**CHECK YOUR UNDERSTANDING**
A) In the thread below on square roots over the circle, what degree is given for the squaring map?
B) Revise the thread below on square roots over the circle between "Here's an elementary" and "such a map $g$.", inclusive, putting "unit circle" in place of "circle".

**EXCERPT**

____

Does there exist a continuous function $g:S^1 \to S^1$ such that $(g(z))^2=z , \forall z \in S^1$?

Question

Let $S^1:=\{z \in \mathbb C:|z|=1\}$ ; does there exist a continuous function $g:S^1 \to S^1$ such that $(g(z))^2=z , \forall z \in S^1$ ?

Answer 1

There is no such function.

Here's an elementary argument. Parametrize $S^1$ as $e^{it}$ where $0 \le t < 2\pi$. Then $$ g(e^{it}) = e^{it/2} \cdot s(t) $$ where $s(t) \in \{ \pm 1 \}$ for every $t$. If $s$ is not constant, then $g$ will be discontinuous at some $0 < t < 2\pi$. If $s$ is constant, things go wrong at $t = 0$/$t=2\pi$ (which both correspond to $z=1$).

Answer 2

If you are familiar with degrees, one can argue as follows. The identity selfmap $z\mapsto z$ of the circle has degree $1$. The squaring map $z\mapsto z^2$ has degree $2$. The function $(g(z))^2$ is the composition of $g$ and $z\mapsto z^2$. Under composition the degree multiplies, i.e., the degree of $g$ would have to be $\frac{1}{2}$ in order for the composed map to have degree $1$. But since the degree is always an integer, there couldn't be such a map $g$.

Answer 3

No.

____

[Stored data entries]
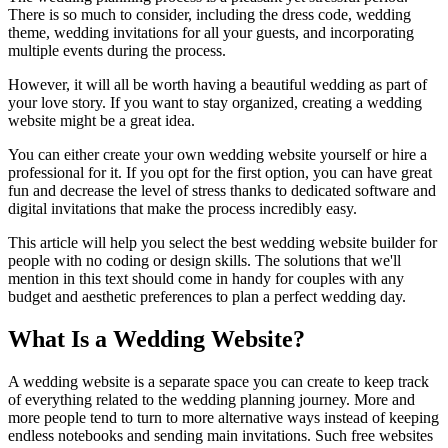
There is so much to consider, including the dress code, wedding
theme, wedding invitations for all your guests, and incorporating
multiple events during the process.
However, it will all be worth having a beautiful wedding as part of
your love story. If you want to stay organized, creating a wedding
website might be a great idea.
You can either create your own wedding website yourself or hire a
professional for it. If you opt for the first option, you can have great
fun and decrease the level of stress thanks to dedicated software and
digital invitations that make the process incredibly easy.
This article will help you select the best wedding website builder for
people with no coding or design skills. The solutions that we'll
mention in this text should come in handy for couples with any
budget and aesthetic preferences to plan a perfect wedding day.
What Is a Wedding Website?
A wedding website is a separate space you can create to keep track
of everything related to the wedding planning journey. More and
more people tend to turn to more alternative ways instead of keeping
endless notebooks and sending main invitations. Such free websites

____

**RESPONSES IN ORDER**
A) The squaring map has degree 2.

B)
Here's an elementary argument. Parametrize $S^1$ as $e^{it}$ where $0 \le t < 2\pi$. Then $$ g(e^{it}) = e^{it/2} \cdot s(t) $$ where $s(t) \in \{ \pm 1 \}$ for every $t$. If $s$ is not constant, then $g$ will be discontinuous at some $0 < t < 2\pi$. If $s$ is constant, things go wrong at $t = 0$/$t=2\pi$ (which both correspond to $z=1$).

Answer 2

If you are familiar with degrees, one can argue as follows. The identity selfmap $z\mapsto z$ of the unit circle has degree $1$. The squaring map $z\mapsto z^2$ has degree $2$. The function $(g(z))^2$ is the composition of $g$ and $z\mapsto z^2$. Under composition the degree multiplies, i.e., the degree of $g$ would have to be $\frac{1}{2}$ in order for the composed map to have degree $1$. But since the degree is always an integer, there couldn't be such a map $g$.